As anyone who has spent any time riding in the city knows, it is often safest to take the lane. You’re more visible, you’re out of the “door zone”, and you’re not encouraging drivers to attempt to pass you unsafely. I almost always take the lane when going downhill or riding on narrow residential streets.

This should be no affront to drivers, as it would be if a cyclist were, say, to take the lane riding uphill on Pine. Yet, yet, yet. I’ve been honked at on Aloha when I’ve taken the lane to make a left turn; honked at downtown when I’m riding faster than most traffic but not fast enough for the impatient jerk behind me; and honked at in numerous other places for having the temerity to prioritize my personal safety over the right of a driver to go as fast as they want, unsullied by the vision of driving behind a bike.

But this morning’s honk, the inspiration for writing this screed, was the prizewinner. I thought at first the honk was intended for someone else: I was descending Olive Way, a narrow street, lined with cars and one lane in each direction. It’s also only about four blocks long and ends in a stoplight. Why would anyone honk at a bike under such circumstances, especially one that’s probably exceeding the speed limit?
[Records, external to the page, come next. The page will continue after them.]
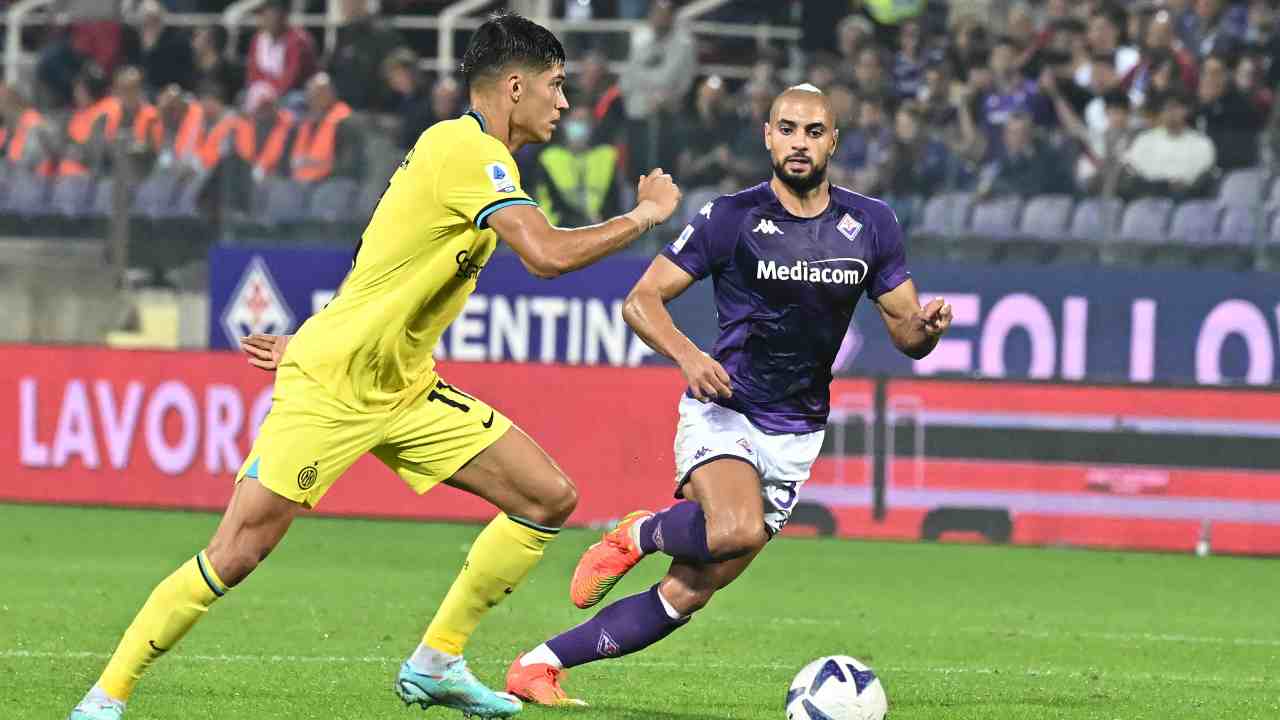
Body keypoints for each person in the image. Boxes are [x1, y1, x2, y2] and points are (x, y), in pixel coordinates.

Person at [67, 13, 681, 720]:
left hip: (403, 386)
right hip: (337, 388)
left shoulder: (468, 155)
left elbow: (382, 264)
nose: (565, 103)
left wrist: (315, 334)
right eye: (556, 85)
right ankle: (103, 699)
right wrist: (644, 215)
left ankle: (436, 661)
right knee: (236, 552)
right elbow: (545, 255)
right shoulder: (464, 150)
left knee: (545, 497)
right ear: (515, 87)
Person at [504, 84, 953, 706]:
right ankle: (641, 534)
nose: (800, 142)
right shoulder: (730, 218)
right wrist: (690, 357)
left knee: (687, 592)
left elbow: (906, 334)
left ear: (834, 142)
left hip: (798, 430)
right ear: (768, 136)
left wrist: (924, 332)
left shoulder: (871, 223)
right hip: (727, 410)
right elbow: (642, 301)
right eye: (788, 129)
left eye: (814, 131)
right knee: (737, 529)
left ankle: (538, 664)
But then a second, more insistent honk followed, from the gasping roach of a car behind me. For some reason, the reptilian brain of the driver was telling him “must . . . beat . . . bike . . . to . . . stoplight.”

With age and judgment I’ve conquered my impulse to throw back a quick Philly salute, content to offer an incredulous look while riding blithely onward. But one thing is sure – your impatient little road raging honk isn’t going to get that bike out of your way.

Cycle Track for Broadway?

As plans for a streetcar down Broadway develop, CHS Capitol Hill Seattle reports that SDOT is considering including a “cycle track.”  Presumably the cycle track would run down the center of Broadway, along with the streetcar.

I think I like the idea of a cycle track; there aren’t any in central Seattle (or elsewhere in the city, as far as I know), but Portland has been experimenting with them.  The idea is to create a traffic-separated lane for bicycles, sort of a bike path attached to the road.  Cyclists on a bicycle track are thus not contending with cars or doors, at least until they try to exit the cycle track.

It would certainly be a step up for bicycle infrastructure in the city.  While Seattle likes to tout its bike-friendliness and hundreds of miles of bike routes, most of these are indifferent or downright dangerous “improvements.”  For example, the lion’s share are sharrows, those ubiquitous painted stencils of cycle-and-chevrons.  Painting a few sharrows and calling it a bike route is hardly progress.

seattle sharrows

Others are worse; the bike lane down Pine attempts to squeeze cyclists into a narrow space next to parked cars, often occupied by delivery trucks and continually bedeviled by right-turning cars and brazen pedestrians.  For riders, it’s far better (and safer) to  just claim the lane and gain some visibility and maneuvering room.

pine street seattle bike lane

In fact, the only bicycle route I can think of in downtown Seattle that offers a positive alternative to just riding in traffic is the uphill bike lane on Pine.  While it suffers from the same narrowness and proximity to parked cars as its counterpart across the street, the speed differential makes all the difference.  I’m a lot less concerned about getting doored when I’m standing in my pedals, climbing the hill, than when I’m bombing down it.

My biggest concern with the cycle track is, in fact, the lack of maneuverability.  How easy will it be to ride around slower cyclists, or groups of club-going pedestrians when they cross the cycle track?  I wouldn’t be surprised to find that, just as with the downhill bike lane on Pine, it’s better to just keeping riding amidst the cars.

Sorry, Pedestrians

I’ll admit that my focus on staying safe while riding has caused me to infringe on the rights of Seattle’s famously inept pedestrians to wander aimlessly about.  Occasionally I might have even made someone walk around my bike (or at least detour around my back wheel) in a crosswalk.

So, to the young jogger who reminded me this morning that I was in the crosswalk at Broadway, thank you.  I will take that under advisement.